I am here to see this country again. I am here to see if there are places, bends in the road, land between the valleys, that have changed little in the past twenty years. Town will not be one of those places. Town is now a commodified nightmare. Every city and town in the American West has become a commodified nightmare in my lifetime.  Yet I desire to feel these places again. I desire to feel this landscape again, to feel the trees that grow along the river and the river itself, a hard slice of light across the desert floor, the scent of shade. This is why I have come here again. Or maybe it is. It could be that I do not desire to feel these places as much as I need to know that I can feel them.
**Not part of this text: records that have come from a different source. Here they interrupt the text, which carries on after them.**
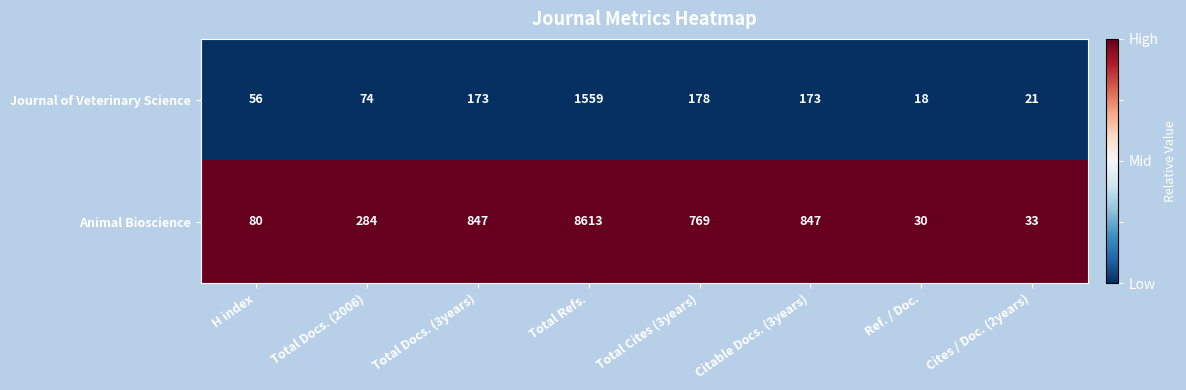

List the series in order of their overall mean, highest first.

Animal Bioscience, Journal of Veterinary Science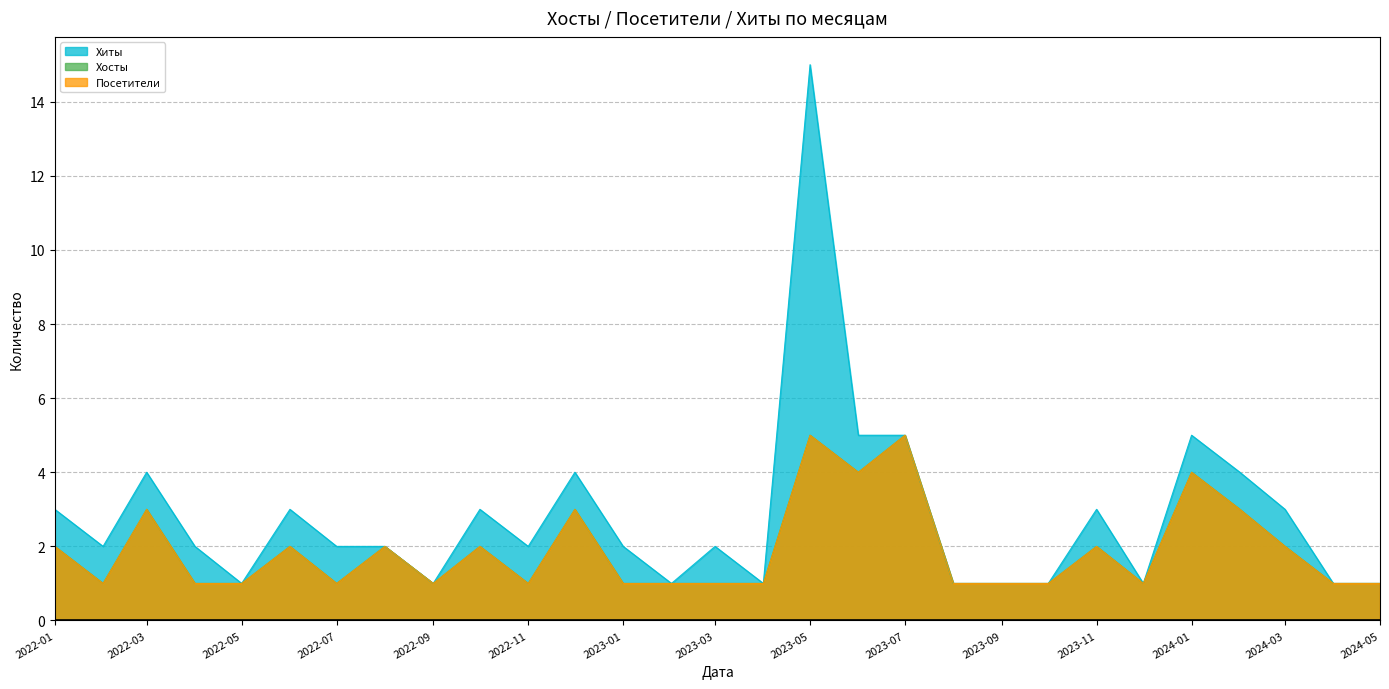

What is the highest value of the Посетители series?

5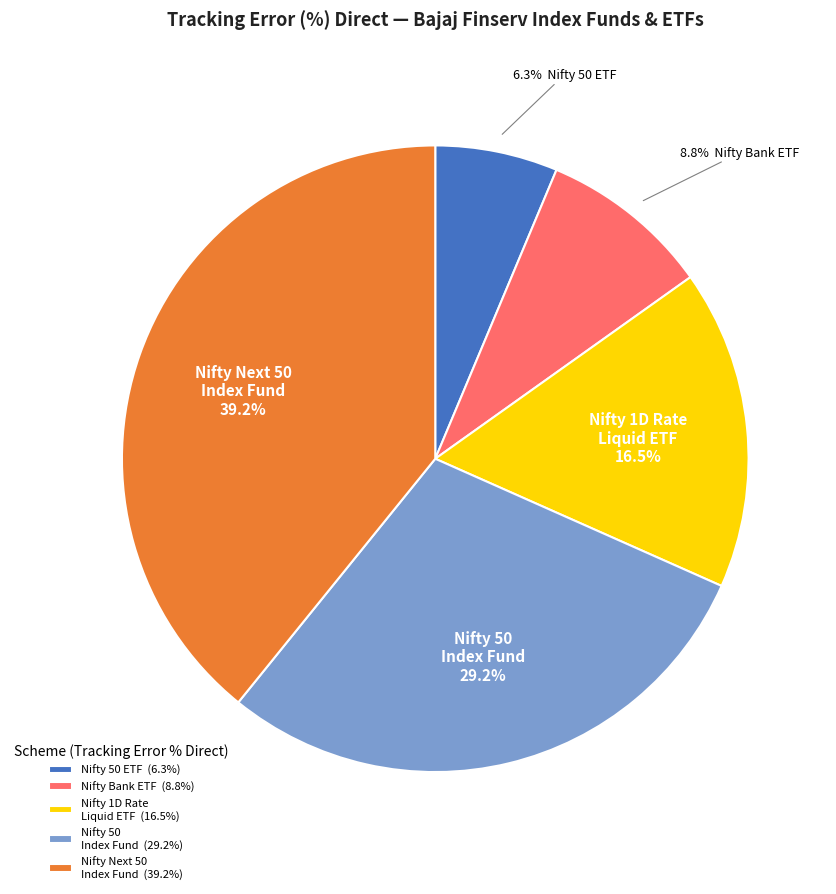

Does Nifty 1D Rate Liquid ETF (16.5%) represent more than half of the total?

No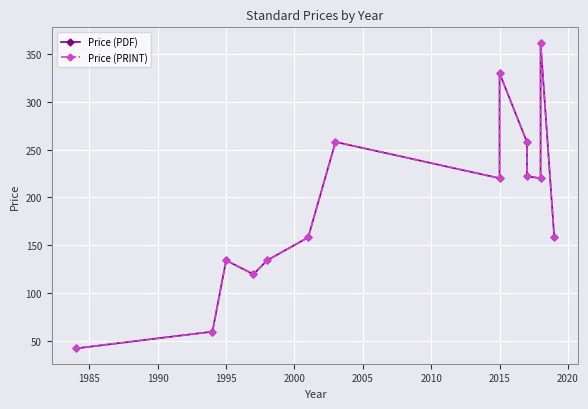

What is the difference between the second highest and minimum values in the Price (PRINT) series?

288.2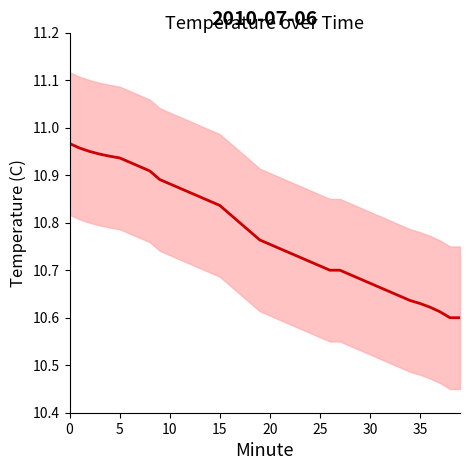

Which has a higher value, 10 or 24?

10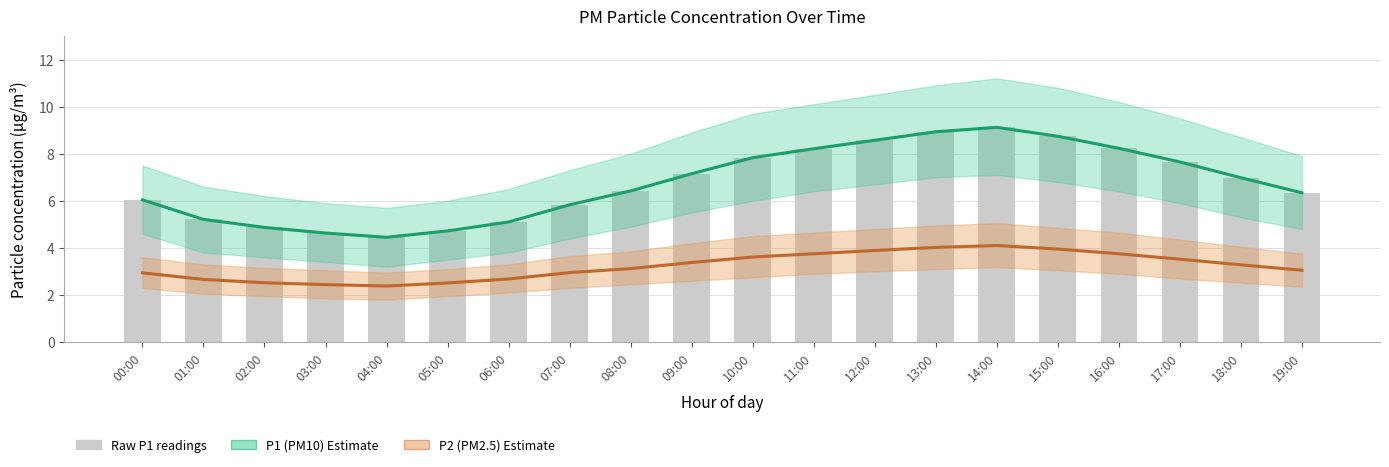

Reading left to right, transcribe all the data shown in this chart.

P1 (PM10): 6.0	5.2	4.9	4.6	4.5	4.7	5.1	5.8	6.4	7.2	7.8	8.2	8.6	8.9	9.1	8.7	8.2	7.7	7.0	6.3
P2 (PM2.5): 2.9	2.7	2.5	2.4	2.4	2.5	2.7	3.0	3.1	3.4	3.6	3.8	3.9	4.0	4.1	4.0	3.8	3.5	3.3	3.0
Raw P1 readings: 6.0	5.2	4.9	4.6	4.5	4.7	5.1	5.8	6.4	7.2	7.8	8.2	8.6	8.9	9.1	8.7	8.2	7.7	7.0	6.3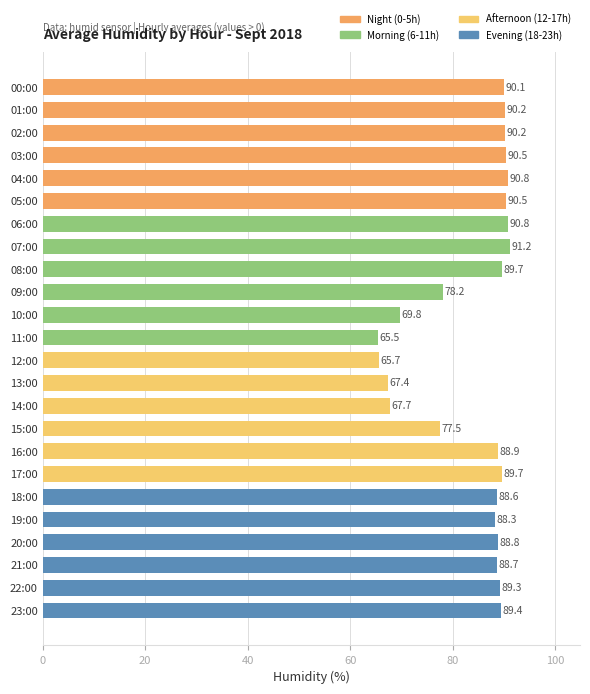

Is it true that the value at 11:00 is 116.5?

False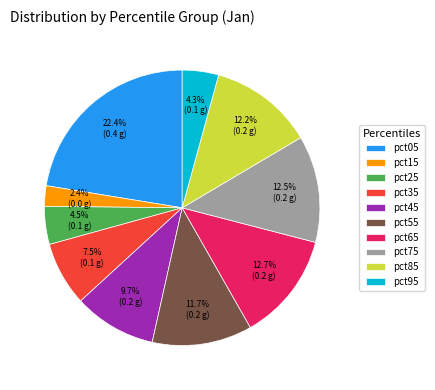

To the nearest percent, what is the combined percentage of pct45 and pct95?

14%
There will be no revelations in town. Town will be town, and I will pass through. For years now I have been wondering if we lose our capacity to feel greatly. It is typically the case that we stack too much on ourselves or too much is stacked upon us, and as a result, we feel, with rare exception, only what has been stacked. That might be lucky, too. It could be our circumstances eventually numb us. We can no longer engage the world with an exuberance that leaves us wildly alive or wildly wounded. This is part of what our old people did not warn us about. What they knew and what we learn is that we do not need a capacity to feel or to have feelings, let alone to have passion to sputter along. We do not.

I scan around for another radio station. I like that there are places where there is no signal. I slow down and turn right off the dirt track onto a blacktop road. I could run the truck fast, but there is no hurry. The sun is over the canyon country to the east. I hold my arm out the window and swim my hand up and down in the wind.  Then I catch a station. Country music again. George Strait. “Does Fort Worth Ever Cross Your Mind?”  No, George. It doesn’t. But I do like your song.